Entonces empezaron para mí las pesadillas que mi debilidad convertía en constantes y horrendas. Comencé a pensar en Román envuelto en su sudario, deshechas aquellas nerviosas manos que sabían recoger la armonía y la materialidad de las cosas. Aquellas manos a las que la vida hacía duras y elásticas a la vez, que tenían un color oscuro y amarillento por las manchas de tabaco, pero que sólo con alzarse sabían hablar tanto. Sabían dar la elocuencia justa de un momento. Aquellas manos hábiles -manos de ladrón, curiosas y ávidas- se me representaban torpemente hinchadas y blandas primero, tumefactas. Luego, convertidas en dos racimos de pelados huesos.
Estas visiones espantosas me persiguieron aquel fin de verano con monótona crueldad. En los atardeceres sofocantes, en las noches larguísimas cargadas de lánguida pesadez, mi corazón aterrado recibía las imágenes que mi razón no era suficiente para desterrar.
Para ahuyentar a los fantasmas, salía mucho a la calle. Corría por la ciudad debilitándome inútilmente. Iba vestida con mi traje negro encogido por el tinte y que cada vez se me quedaba más ancho. Corría instintivamente, con el pudor de mi atavío demasiado miserable, huyendo de los barrios lujosos y bien tenidos de la ciudad.
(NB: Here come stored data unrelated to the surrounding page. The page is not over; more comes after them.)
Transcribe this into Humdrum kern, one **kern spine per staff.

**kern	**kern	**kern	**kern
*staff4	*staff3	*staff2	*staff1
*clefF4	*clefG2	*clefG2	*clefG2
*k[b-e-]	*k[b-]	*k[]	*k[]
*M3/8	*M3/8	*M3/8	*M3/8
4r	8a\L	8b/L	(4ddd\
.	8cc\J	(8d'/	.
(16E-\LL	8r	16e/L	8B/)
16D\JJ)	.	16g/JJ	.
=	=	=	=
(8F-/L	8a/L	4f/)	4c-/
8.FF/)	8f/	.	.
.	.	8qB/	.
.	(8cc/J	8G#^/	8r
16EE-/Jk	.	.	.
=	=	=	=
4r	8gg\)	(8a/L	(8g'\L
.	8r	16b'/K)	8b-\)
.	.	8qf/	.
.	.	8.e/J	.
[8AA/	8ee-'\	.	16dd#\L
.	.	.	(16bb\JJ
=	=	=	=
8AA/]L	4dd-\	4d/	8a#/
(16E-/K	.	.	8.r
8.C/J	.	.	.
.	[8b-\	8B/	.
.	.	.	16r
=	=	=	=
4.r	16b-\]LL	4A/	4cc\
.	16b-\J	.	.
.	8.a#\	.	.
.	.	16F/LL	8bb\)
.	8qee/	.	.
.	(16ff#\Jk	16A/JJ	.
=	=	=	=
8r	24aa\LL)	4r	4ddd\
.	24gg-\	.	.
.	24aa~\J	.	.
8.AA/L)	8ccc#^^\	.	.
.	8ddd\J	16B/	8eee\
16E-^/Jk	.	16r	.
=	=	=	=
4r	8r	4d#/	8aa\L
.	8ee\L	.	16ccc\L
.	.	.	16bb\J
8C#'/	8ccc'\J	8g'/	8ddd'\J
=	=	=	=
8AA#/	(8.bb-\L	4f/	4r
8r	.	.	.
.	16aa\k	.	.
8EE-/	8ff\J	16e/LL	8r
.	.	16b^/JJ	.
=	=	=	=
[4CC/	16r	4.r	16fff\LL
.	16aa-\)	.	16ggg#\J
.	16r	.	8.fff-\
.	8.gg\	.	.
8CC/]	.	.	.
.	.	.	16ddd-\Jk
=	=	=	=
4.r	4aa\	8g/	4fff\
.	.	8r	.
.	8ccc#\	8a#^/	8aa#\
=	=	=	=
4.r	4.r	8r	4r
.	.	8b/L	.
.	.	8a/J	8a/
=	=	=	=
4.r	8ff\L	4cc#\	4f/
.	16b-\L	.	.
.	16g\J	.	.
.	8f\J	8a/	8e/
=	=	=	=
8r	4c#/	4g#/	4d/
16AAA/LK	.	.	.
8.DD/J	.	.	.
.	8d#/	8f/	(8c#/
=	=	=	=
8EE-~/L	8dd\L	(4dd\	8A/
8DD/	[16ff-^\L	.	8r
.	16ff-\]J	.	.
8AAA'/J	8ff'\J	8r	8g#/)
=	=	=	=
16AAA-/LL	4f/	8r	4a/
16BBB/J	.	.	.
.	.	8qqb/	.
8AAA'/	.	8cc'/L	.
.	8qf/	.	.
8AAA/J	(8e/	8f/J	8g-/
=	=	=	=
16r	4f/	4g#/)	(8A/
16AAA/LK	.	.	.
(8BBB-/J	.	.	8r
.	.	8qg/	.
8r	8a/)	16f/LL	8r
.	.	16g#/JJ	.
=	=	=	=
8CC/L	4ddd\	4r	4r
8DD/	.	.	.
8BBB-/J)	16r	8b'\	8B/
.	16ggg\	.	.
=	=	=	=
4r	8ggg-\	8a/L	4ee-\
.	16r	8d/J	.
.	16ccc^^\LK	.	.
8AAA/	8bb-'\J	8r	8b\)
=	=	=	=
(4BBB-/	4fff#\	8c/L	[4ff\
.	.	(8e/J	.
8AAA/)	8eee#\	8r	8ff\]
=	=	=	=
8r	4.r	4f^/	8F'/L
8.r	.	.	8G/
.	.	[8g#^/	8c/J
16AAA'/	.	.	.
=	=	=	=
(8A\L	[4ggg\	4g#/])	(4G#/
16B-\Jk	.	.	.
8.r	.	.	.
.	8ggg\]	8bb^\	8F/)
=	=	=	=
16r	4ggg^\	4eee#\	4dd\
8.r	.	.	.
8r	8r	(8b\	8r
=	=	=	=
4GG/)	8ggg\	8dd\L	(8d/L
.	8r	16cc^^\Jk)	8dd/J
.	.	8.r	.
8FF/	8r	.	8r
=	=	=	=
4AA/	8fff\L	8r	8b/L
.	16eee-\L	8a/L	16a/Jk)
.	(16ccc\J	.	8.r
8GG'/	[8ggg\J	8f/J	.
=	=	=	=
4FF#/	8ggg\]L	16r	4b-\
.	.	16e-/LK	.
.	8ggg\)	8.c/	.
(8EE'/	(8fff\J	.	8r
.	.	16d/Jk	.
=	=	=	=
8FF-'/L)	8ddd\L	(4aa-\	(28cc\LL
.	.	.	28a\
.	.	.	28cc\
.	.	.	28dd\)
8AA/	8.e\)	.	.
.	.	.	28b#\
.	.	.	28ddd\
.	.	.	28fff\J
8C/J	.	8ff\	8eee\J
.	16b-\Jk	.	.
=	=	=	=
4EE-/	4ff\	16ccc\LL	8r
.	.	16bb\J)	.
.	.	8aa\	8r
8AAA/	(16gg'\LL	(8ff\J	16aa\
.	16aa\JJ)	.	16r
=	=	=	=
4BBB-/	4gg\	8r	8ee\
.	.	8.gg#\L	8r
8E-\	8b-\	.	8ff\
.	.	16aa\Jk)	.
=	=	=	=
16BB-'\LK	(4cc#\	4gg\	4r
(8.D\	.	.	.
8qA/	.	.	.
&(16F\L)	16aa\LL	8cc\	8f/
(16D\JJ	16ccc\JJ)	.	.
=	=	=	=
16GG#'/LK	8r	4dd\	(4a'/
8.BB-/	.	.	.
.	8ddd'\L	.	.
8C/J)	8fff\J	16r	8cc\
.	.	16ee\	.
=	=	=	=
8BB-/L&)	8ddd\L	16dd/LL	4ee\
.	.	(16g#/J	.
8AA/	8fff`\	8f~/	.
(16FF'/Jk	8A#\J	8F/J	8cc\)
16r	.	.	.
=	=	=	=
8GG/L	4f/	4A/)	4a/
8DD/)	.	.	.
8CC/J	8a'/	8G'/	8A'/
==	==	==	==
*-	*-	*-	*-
Conocí los suburbios con su tristeza de cosa mal acabada y polvorienta. Me atraían más las calles viejas.
Un atardecer oí en los alrededores de la catedral el lento caer de unas campanadas que hacían la ciudad más antigua. Levanté los ojos al cielo, que se ponía de un color más suave y más azul con las primeras estrellas y me vino una impresión de belleza casi mística. Como un deseo de morirme allí, a un lado, mirando hacia arriba, debajo de la gran dulzura de la noche que empezaba a llegar. Y me dolió el pecho de hambre y de deseos inconfesables al respirar. Era como si estuviese oliendo un aroma de muerte y me pareciera bueno por primera vez, después de haberme causado terror… Cuando se levantó una fuerte ráfaga de brisa, yo estaba aún allí, apoyada contra una pared, entontecida y medio estática. Del viejo balcón de una casa ruinosa salió una sábana tendida, que al agitarse me sacó de mi marasmo. Yo no tenía la cabeza buena aquel día. La tela blanca me pareció un gran sudario y eché a correr… Llegué a la casa de la calle de Aribau medio loca.
Así de esta manera yo empecé a sentir la presencia de la muerte en la casa cuando casi habían pasado dos meses de aquella tragedia.
Al pronto la vida me había parecido completamente igual. Los mismos gritos lo alborotaron todo. Juan le seguía pegando a Gloria. Tal vez ahora había tomado la costumbre de pegarle por cualquier cosa y quizá su brutalidad se había redoblado… La diferencia, sin embargo, no era mucha a mis ojos. El calor nos ahogaba a todos y, sin embargo, la abuela, cada vez más arrugada, temblaba de frío. Pero no había mucha diferencia de esta abuela con la viejecita de antes. Ni siquiera parecía más triste. Yo seguía recibiendo su sonrisa y sus regalos, y en las mañanas en que Gloria llamaba al drapaire ella seguía rezando a la virgen de su alcoba.